CATHEDRAL PILGRIMAGE
For perfectly understandable reasons, there is a certain urgency about the following venture! The priests of the Cathedral Parish are organising a pilgrimage to Lourdes and the Shrines of France from July 1st to July 10th . This is in conjunction with the annual Galway Diocesan Pilgrimage to Lourdes. This pilgrimage will include two days of sightseeing and (spare me!) shopping in Paris. (Cost: €750) If you are interested, look at the poster on display in the Church porch and contact Seán O'Flaherty.
Memorable Quotes
- "Professional football is no longer a game. It's a war.

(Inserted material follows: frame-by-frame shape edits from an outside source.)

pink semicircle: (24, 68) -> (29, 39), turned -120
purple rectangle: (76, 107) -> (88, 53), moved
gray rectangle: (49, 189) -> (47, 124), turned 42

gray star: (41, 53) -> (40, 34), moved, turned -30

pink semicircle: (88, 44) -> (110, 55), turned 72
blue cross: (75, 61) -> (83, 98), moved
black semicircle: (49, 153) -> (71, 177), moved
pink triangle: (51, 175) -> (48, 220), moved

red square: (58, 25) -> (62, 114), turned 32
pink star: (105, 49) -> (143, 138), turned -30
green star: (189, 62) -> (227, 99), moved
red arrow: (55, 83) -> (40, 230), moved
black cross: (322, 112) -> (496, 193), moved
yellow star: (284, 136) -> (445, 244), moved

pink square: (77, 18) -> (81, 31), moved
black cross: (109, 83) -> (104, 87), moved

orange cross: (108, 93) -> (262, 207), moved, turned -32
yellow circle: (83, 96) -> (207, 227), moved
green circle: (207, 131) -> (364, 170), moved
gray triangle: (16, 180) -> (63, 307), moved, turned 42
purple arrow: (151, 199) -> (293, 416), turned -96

And it brings out the same primitive instincts that go back thousands of years." -Malcolm Allison, England football Manager, 1973.

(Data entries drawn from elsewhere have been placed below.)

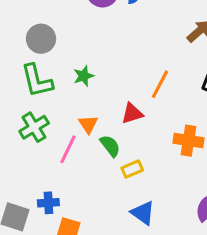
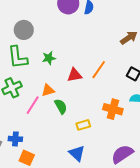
red triangle: (132, 113) -> (75, 75), moved
orange triangle: (88, 124) -> (48, 90), turned 40
yellow rectangle: (132, 169) -> (83, 125), moved

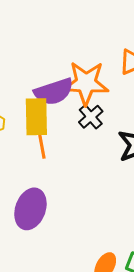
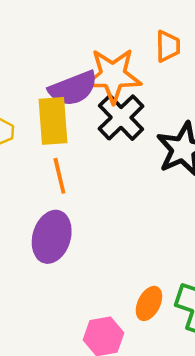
black cross: (91, 117) -> (121, 117), size x1.5
orange line: (41, 144) -> (59, 176), moved

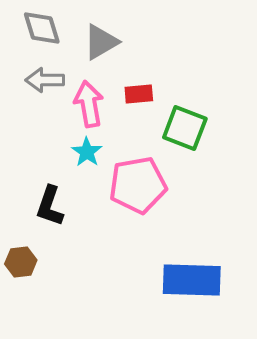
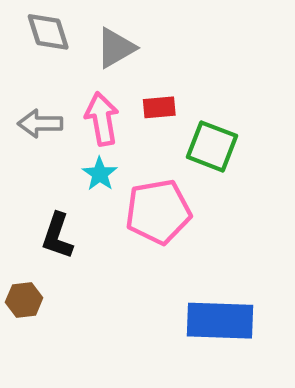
gray arrow: (45, 80) -> (40, 124), moved

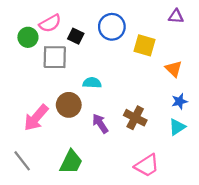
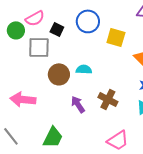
cyan semicircle: (92, 83) -> (84, 69), moved
brown circle: (69, 105) -> (59, 74), moved
pink arrow: (36, 118) -> (23, 99), turned 55

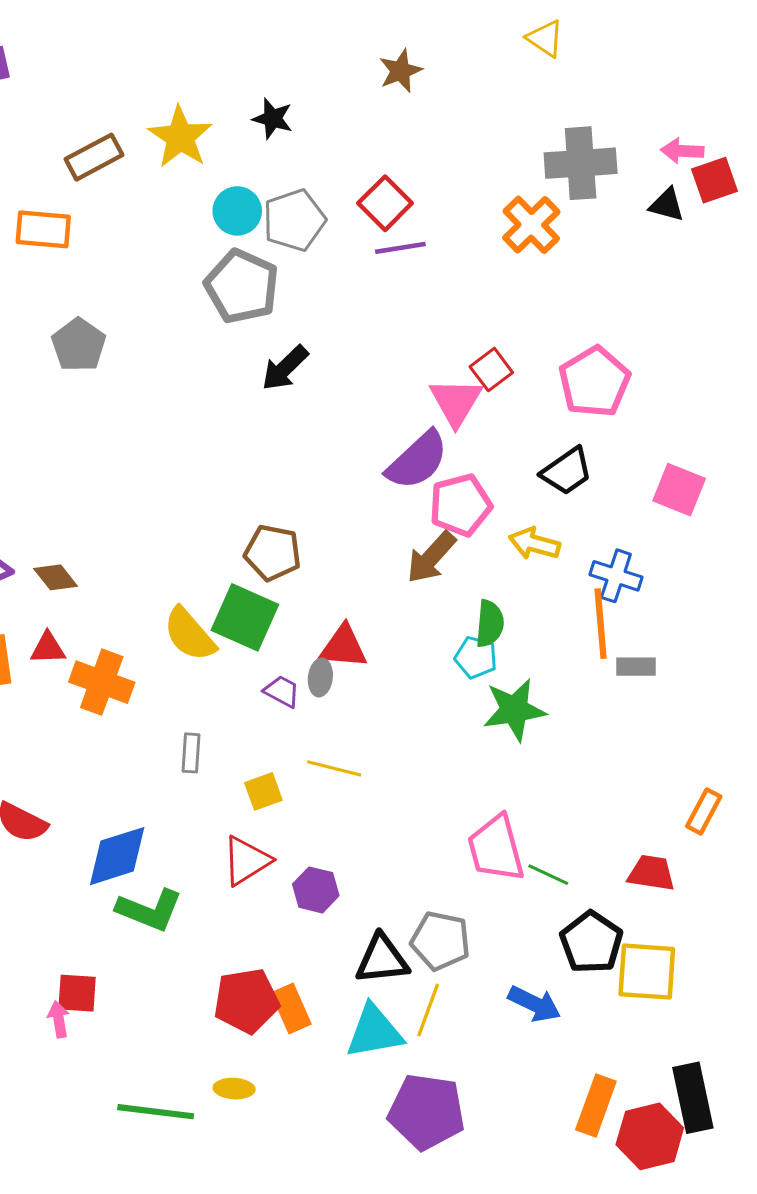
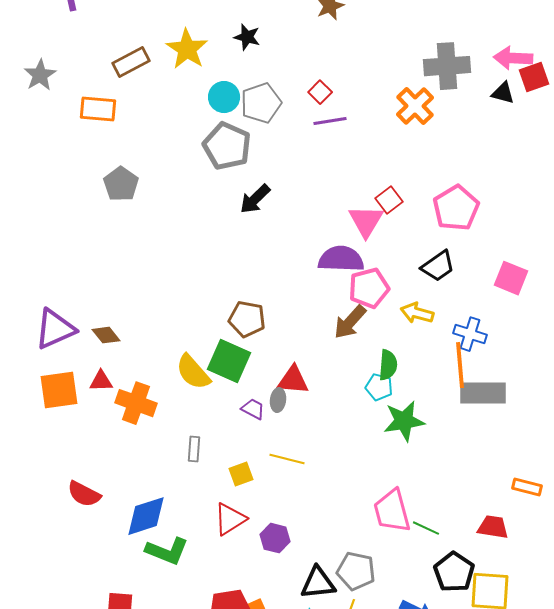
pink arrow: (682, 151) -> (513, 58), size x1.4
red square: (385, 203) -> (320, 92), size x0.7
purple semicircle: (417, 460) -> (341, 259), turned -135
gray rectangle: (636, 667) -> (483, 393), size x1.8
orange rectangle: (704, 811) -> (527, 487), turned 76

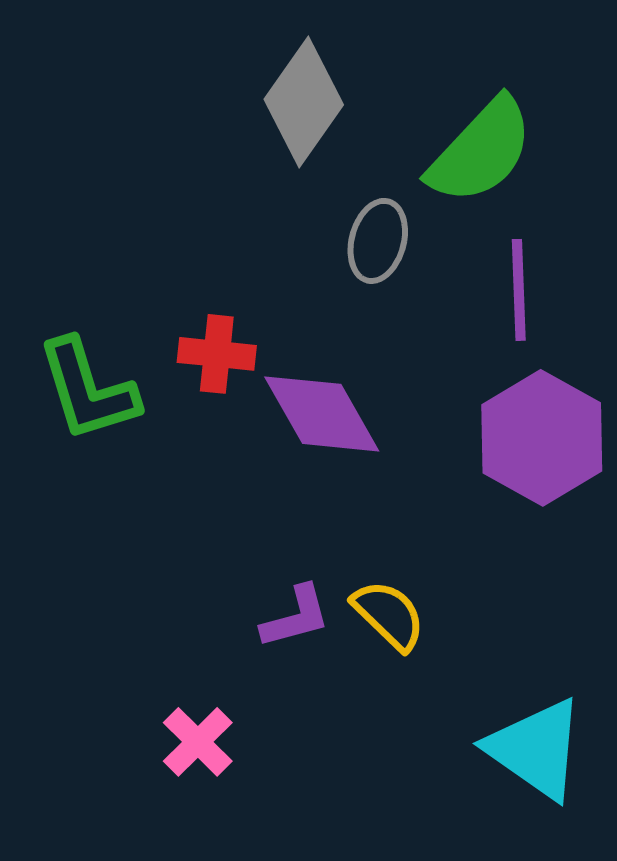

- I will not permit thirty men to travel four hundred miles to agitate a windbag." -Andrew Dixon White (1832-1918) -on on his refusal to allow the Cornell American Football team to visit Michigan for a game.
- "Football causeth much fighting, brawling, contention, quarrel picking, murder, homicide and great effusion of blood, as daily experience teacheth." -Philip Stubbes in Anatomie of Abuses, 1583.
"The goal stands up, the keeper
Stands up to keep the goal."
-A.E Housman (1859-1936)
Roy Keane, sent off by his own manager before he could even collect his first yellow card, has been sent back home to Ireland.... He was supposed to be captain, setting an example to the rest of the team; instead he completely lost his reason, as if demons were playing penalty shoot-outs inside his head.
It would not be right to elevate this shabby incident above its worth...the reality is that his ego was simply too big and his temper too short for the noble role assigned to him. Ireland should go for it, leave their former captain to watch it on TV at his Cheshire home. At least he cannot be sent home from there.
The Guardian editorial, Saturday, May 25, 2002.